Light! Becomes a Pittsburgh Theme
Through Light! The Industrial Age 1750-1900, Art &
Science, Technology and Society, Carnegie Museum of Art partnered with the
Van Gogh Museum in Amsterdam to bring together more than 300 works of art
in an exhibition that proved to be a tourist draw in Pittsburgh and
Amsterdam, the only two cities it appeared.
No doubt the worldwide media attention it received
helped attract visitors to both venues. The London Daily Telegraph art
critic Richard Dorment called "Light!" "The most important exhibition in
Europe," and in Amsterdam it drew 268,000 visitors.

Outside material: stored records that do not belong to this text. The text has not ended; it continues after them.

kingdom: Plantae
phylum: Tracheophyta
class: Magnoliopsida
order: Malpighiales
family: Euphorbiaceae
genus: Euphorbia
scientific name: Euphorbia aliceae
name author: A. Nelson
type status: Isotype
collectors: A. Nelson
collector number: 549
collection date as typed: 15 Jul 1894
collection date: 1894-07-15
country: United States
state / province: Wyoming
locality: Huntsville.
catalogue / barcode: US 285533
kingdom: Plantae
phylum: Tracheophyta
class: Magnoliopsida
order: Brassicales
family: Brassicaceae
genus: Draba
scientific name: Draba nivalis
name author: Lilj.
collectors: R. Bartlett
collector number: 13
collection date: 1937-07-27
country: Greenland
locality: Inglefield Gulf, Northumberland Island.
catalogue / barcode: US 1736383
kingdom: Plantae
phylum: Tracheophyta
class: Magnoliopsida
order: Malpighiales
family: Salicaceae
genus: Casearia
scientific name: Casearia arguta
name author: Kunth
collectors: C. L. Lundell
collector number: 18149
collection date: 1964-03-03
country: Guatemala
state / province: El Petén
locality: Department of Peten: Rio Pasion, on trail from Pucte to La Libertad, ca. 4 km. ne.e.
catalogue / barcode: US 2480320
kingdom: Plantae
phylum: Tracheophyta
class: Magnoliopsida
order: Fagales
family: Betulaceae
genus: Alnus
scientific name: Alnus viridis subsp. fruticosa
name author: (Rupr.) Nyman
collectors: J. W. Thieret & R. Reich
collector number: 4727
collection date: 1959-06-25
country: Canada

In Pittsburgh for its 16-week run in the summer of 2001,
Light drew 151,500 visitors, and increased traditional summer attendance
significantly. Among the 566 group
visits, including some as large as 200 persons, were groups from Canada,
Great Britain, and France.
“Light” became the 2001 theme of the Greater Pittsburgh
Visitor and Convention Bureau’s “Pittsburgh Shines!” Campaign, which drew
nearly 30,000 visitors to Light! from targeted out-of-town markets, or nearly
20% of the show’s total attendance.
These visitors represented an influx of $3 million to the local
economy in direct spending on tickets, meals, hotels, and more.
The
People Magnet: Carnegie International
In addition to its obvious artistic and quality-of-life
impact, a blockbuster exhibit such as the International is good for business. The Pennsylvania Economic
League (PEL) studied the impact of the last International, which ran from November 1999 to March 2000. The
exhibit attracted more than 160,000 visitors, from as far away as Australia
and as near as Oakland.
During the five months of the International, average daily admission increased by about 38
percent. Tourists who came to town specifically to see the International expanded their itineraries
to include The Warhol Museum, the Mattress Factory, the Frick Museum,
Carnegie Science Center, and even further afield to Fallingwater and
Kentuck Knob.
Almost half of the out-of-towners surveyed by the PEL
said they would not have come to Pittsburgh if it weren’t for the International. Another 40 percent
came to Pittsburgh to visit family and friends, and once here decided that
the International would be
worthwhile.
In all, the PEL found that the people who came to see
the International brought more
than $2.16 million into Pittsburgh; almost $1 million of that money was
spent by people who said they would not have come to Pittsburgh if it were
not for the Carnegie International.
Part of Lipchak's job is to promote local cultural
attractions to conventioneers.
When the Association of Alternative Newspapers 2003
convention is held in Pittsburgh June 5-7, the region’s many attractions,
particularly those for families, are being promoted to get delegates to
stay an extra day and see the sites.
Lipchak has tracked the influx of cultural tourist
dollars in the Pittsburgh region since her office began marketing
Pittsburgh culture in 2000. She
estimates that more than 360,000 people reached through targeted cultural
promotions have visited the region.
Over these past three years they contributed about $42 million in
direct spending at local businesses.
For 2003, she believes, “One of the most important
things we can do is to invite people back, and tell them that we have DinoMite Days as something new to
see.” Her Visitor’s Bureau message
is “There are many things to see and do in Kidsburgh in the summer of
2003,” and she depends on Carnegie Museums of Pittsburgh to be a
cornerstone in the effort to capture cultural tourists.